26907_379886340821_2050093_nI’ve procrastinated starting this blog for a long time, but the timing finally feels right.  We are currently inching ever closer to our grand narrative of liberation, our central Jewish story.  Passover, the commemoration and celebration of our liberation from Egypt, begins next week and I am already knee-deep in planning and preparation.  Packed as it is with many stories, from the ancient to the modern, Passover is probably my favorite Jewish holiday.

As I prepare for Passover, I think even more than usual about stories – my stories, my family’s stories, and the stories of our people.  The stories are what underlies everything about Passover – the preparation, the food, the dishes on the table, the seder plate, the discussion around the table, and of course the retelling of the Passover story itself.

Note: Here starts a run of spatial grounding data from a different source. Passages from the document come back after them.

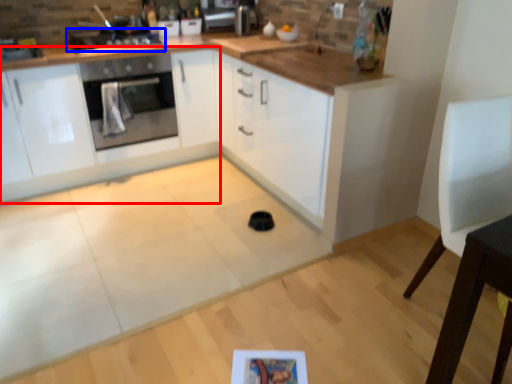
Question: Which object is closer to the camera taking this photo, cabinetry (highlighted by a red box) or kitchen appliance (highlighted by a blue box)?

Choices:
 (A) cabinetry
 (B) kitchen appliance

Answer: (A)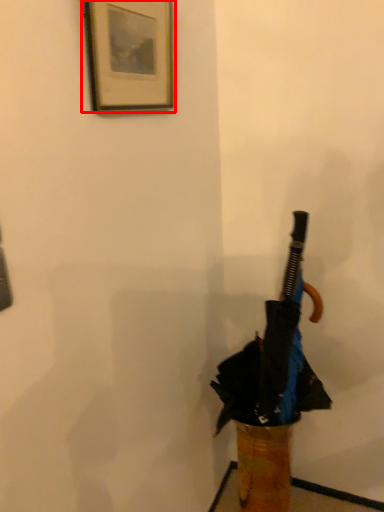
Question: Observing the image, what is the correct spatial positioning of picture frame (annotated by the red box) in reference to umbrella?

Choices:
 (A) right
 (B) left

Answer: (B)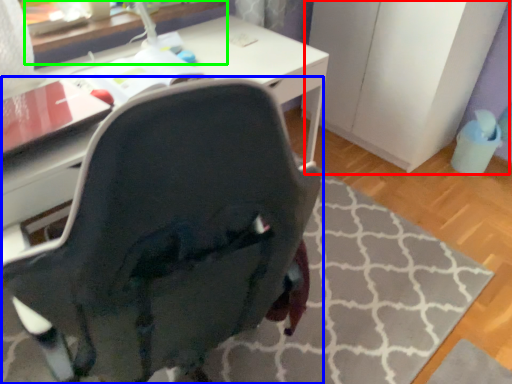
Question: Which object is the closest to the file cabinet (highlighted by a red box)? Choose among these: chair (highlighted by a blue box) or table (highlighted by a green box).

Choices:
 (A) chair
 (B) table

Answer: (B)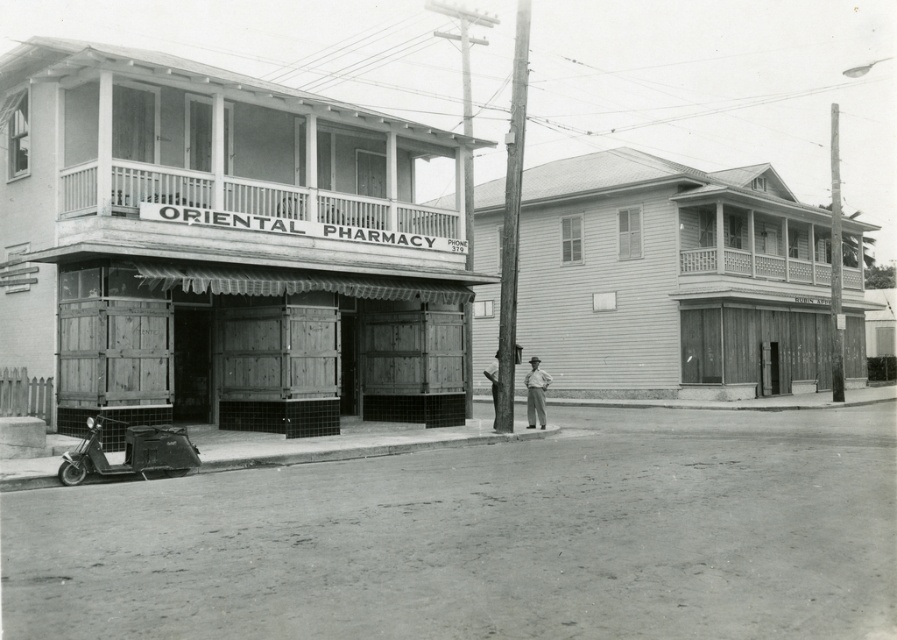
Question: Which object is the closest to the metallic silver scooter at lower left?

All holiday observances contain stories: why we celebrate this holiday, why we celebrate it this way, how it’s been done in our family, and so on.  But Passover, because it is such a home-based holiday rather than centering around the synagogue, is unique in its layering of stories upon stories.  As I prepare for Passover every year, I feel myself continuing to build upon those layers as I create new ones.

There is the way in which Passover is detailed in the Torah itself, the way the rabbis taught about Passover, the way Reform Judaism approached Passover, and the way I was taught to make Passover by my mother, based on what she learned from her mother and from her grandmother.  And then there are traditions we have created in our own home, some of which reach out to touch places and moments in Jewish history, and some which reach forward to the new.

So as I dip my toes in the blog-waters, I’ll be focusing for the short term on Passover.  Then we’ll see what comes next.  Thanks for joining me on this journey.